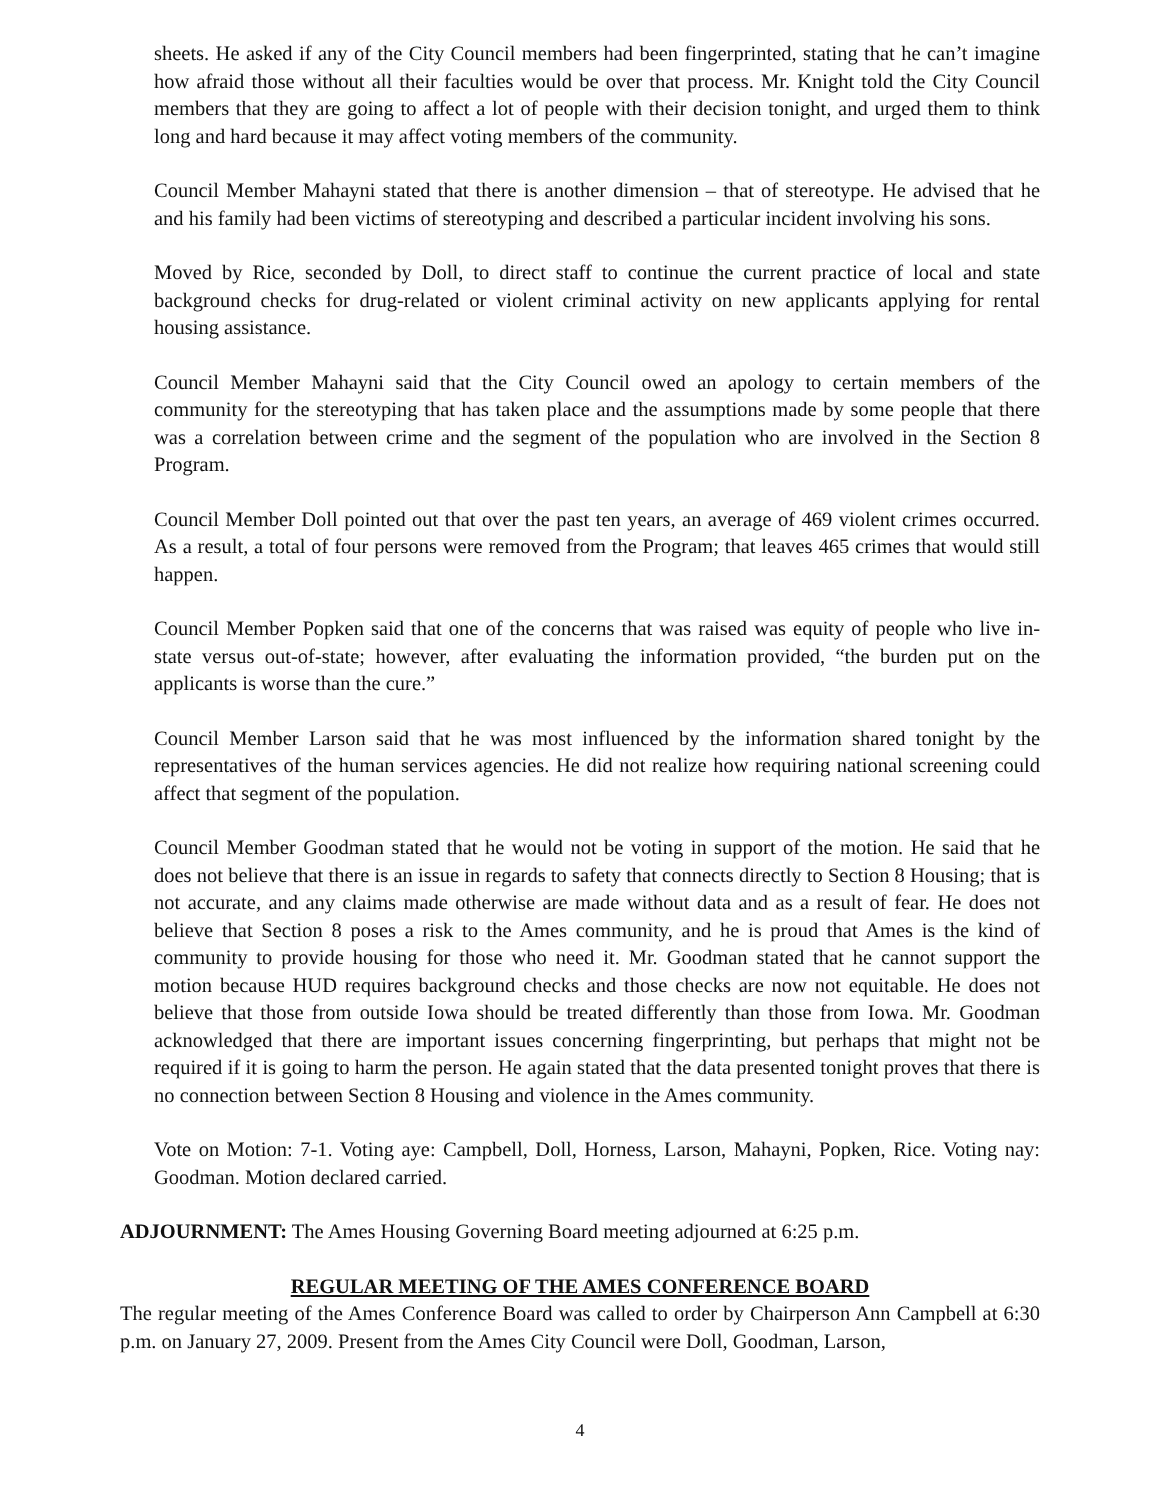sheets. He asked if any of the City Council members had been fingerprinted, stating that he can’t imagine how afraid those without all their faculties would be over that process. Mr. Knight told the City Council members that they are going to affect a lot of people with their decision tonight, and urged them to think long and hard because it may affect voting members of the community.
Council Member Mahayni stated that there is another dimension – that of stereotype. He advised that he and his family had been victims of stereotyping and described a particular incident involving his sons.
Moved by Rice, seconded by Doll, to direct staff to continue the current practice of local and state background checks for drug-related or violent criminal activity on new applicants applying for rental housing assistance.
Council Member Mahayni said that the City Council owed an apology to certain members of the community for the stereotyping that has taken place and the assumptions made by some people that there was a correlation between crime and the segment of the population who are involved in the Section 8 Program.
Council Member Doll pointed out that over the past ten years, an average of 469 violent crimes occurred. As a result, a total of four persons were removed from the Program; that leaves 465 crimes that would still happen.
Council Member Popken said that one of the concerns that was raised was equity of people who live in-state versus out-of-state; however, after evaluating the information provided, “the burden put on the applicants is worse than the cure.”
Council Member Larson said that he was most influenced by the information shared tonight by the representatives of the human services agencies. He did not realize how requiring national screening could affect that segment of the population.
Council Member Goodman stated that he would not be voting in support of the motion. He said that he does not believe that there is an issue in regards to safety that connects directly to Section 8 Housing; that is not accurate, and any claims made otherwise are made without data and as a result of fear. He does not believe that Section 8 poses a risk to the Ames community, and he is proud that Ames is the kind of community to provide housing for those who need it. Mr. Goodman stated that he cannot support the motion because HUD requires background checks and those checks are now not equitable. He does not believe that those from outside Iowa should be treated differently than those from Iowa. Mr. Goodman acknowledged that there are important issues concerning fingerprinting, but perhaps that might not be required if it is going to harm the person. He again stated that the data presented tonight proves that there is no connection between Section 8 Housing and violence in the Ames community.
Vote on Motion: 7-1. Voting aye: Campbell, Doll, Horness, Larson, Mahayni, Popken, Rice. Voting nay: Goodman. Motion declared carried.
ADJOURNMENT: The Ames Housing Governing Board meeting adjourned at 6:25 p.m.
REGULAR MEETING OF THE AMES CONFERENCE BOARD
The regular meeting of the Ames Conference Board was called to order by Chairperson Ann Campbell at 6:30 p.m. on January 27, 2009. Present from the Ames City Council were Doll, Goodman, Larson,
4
--------
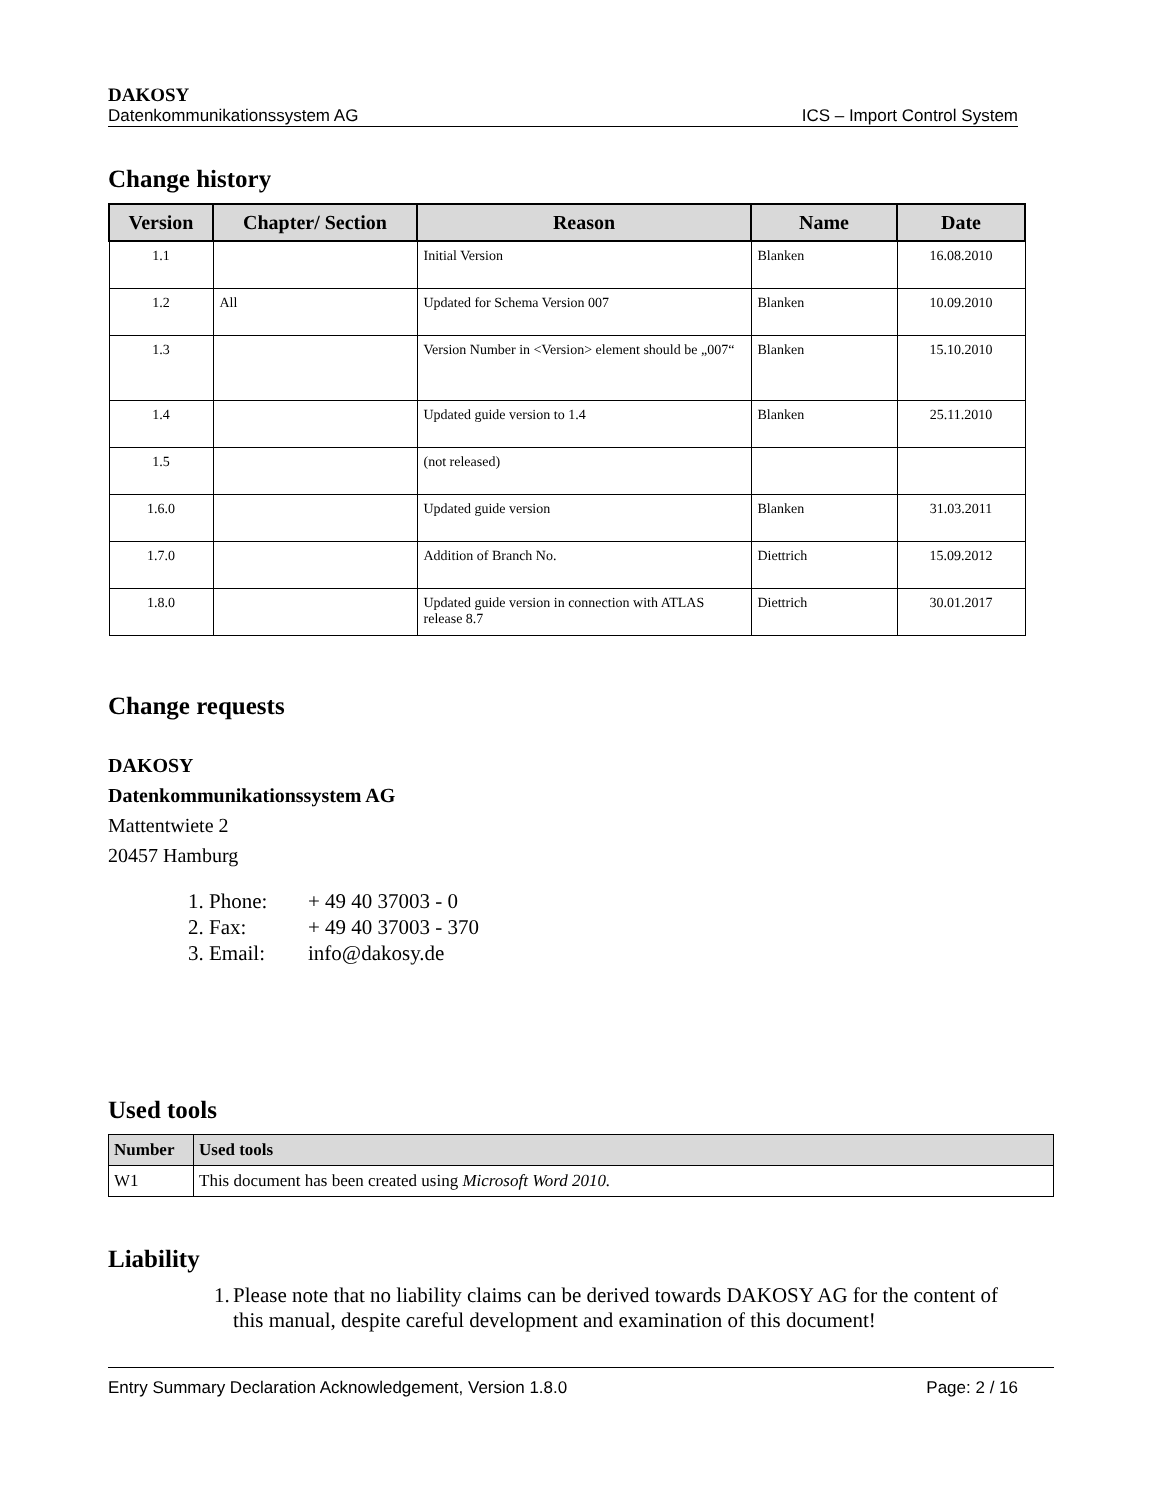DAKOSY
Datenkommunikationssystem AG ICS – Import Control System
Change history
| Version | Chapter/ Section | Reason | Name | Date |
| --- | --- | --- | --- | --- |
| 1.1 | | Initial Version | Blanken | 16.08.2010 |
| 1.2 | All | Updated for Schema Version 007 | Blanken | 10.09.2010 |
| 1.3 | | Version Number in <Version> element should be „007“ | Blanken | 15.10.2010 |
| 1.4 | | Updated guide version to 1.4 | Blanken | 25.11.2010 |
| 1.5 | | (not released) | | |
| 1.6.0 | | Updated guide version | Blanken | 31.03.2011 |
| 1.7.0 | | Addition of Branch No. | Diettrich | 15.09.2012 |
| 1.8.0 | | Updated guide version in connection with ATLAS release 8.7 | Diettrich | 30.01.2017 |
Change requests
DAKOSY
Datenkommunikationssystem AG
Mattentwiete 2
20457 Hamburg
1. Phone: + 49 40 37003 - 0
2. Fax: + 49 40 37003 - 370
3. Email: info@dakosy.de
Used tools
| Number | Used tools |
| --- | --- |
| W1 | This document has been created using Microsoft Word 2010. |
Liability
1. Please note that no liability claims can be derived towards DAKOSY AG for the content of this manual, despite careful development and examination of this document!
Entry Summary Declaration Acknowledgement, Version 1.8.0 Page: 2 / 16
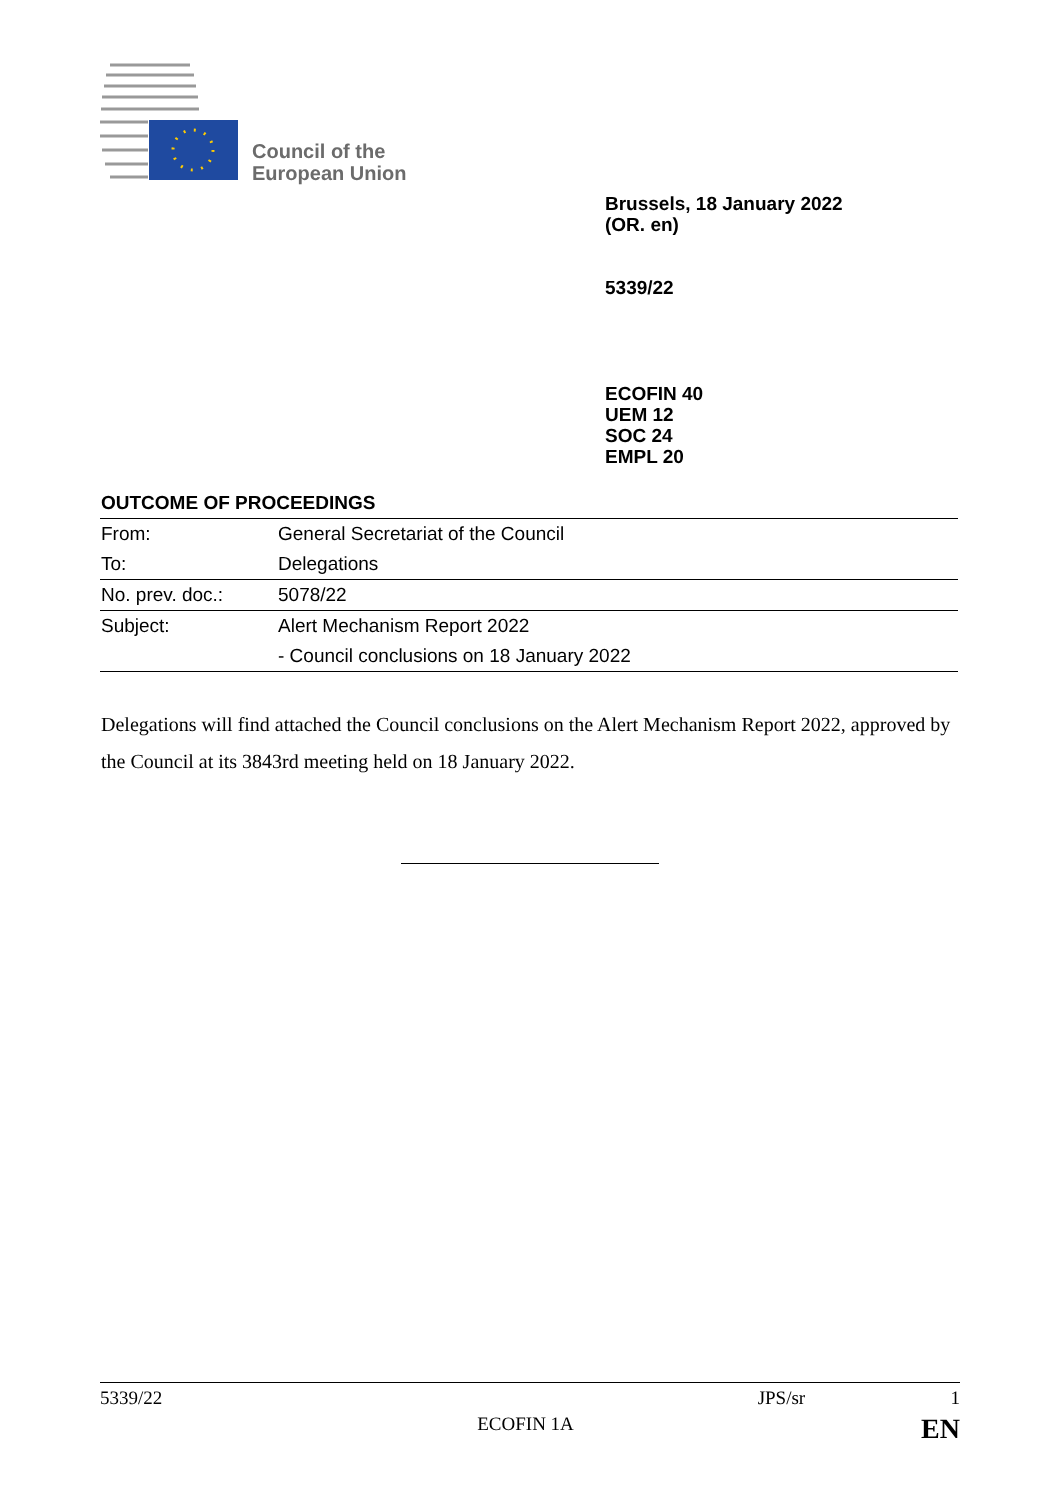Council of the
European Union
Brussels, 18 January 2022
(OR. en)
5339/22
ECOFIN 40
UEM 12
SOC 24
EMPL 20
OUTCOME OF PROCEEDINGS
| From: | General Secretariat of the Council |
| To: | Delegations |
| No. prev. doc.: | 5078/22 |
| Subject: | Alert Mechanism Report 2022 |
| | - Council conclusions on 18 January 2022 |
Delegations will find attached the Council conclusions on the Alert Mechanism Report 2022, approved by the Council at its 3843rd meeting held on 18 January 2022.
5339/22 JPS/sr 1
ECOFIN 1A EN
--------
Exercise aim: Scan the data above for the string "said" and copy each line where it appears.

Exercise result:
Council Member Mahayni said that the City Council owed an apology to certain members of the community for the stereotyping that has taken place and the assumptions made by some people that there was a correlation between crime and the segment of the population who are involved in the Section 8 Program.
Council Member Popken said that one of the concerns that was raised was equity of people who live in-state versus out-of-state; however, after evaluating the information provided, “the burden put on the applicants is worse than the cure.”
Council Member Larson said that he was most influenced by the information shared tonight by the representatives of the human services agencies. He did not realize how requiring national screening could affect that segment of the population.
Council Member Goodman stated that he would not be voting in support of the motion. He said that he does not believe that there is an issue in regards to safety that connects directly to Section 8 Housing; that is not accurate, and any claims made otherwise are made without data and as a result of fear. He does not believe that Section 8 poses a risk to the Ames community, and he is proud that Ames is the kind of community to provide housing for those who need it. Mr. Goodman stated that he cannot support the motion because HUD requires background checks and those checks are now not equitable. He does not believe that those from outside Iowa should be treated differently than those from Iowa. Mr. Goodman acknowledged that there are important issues concerning fingerprinting, but perhaps that might not be required if it is going to harm the person. He again stated that the data presented tonight proves that there is no connection between Section 8 Housing and violence in the Ames community.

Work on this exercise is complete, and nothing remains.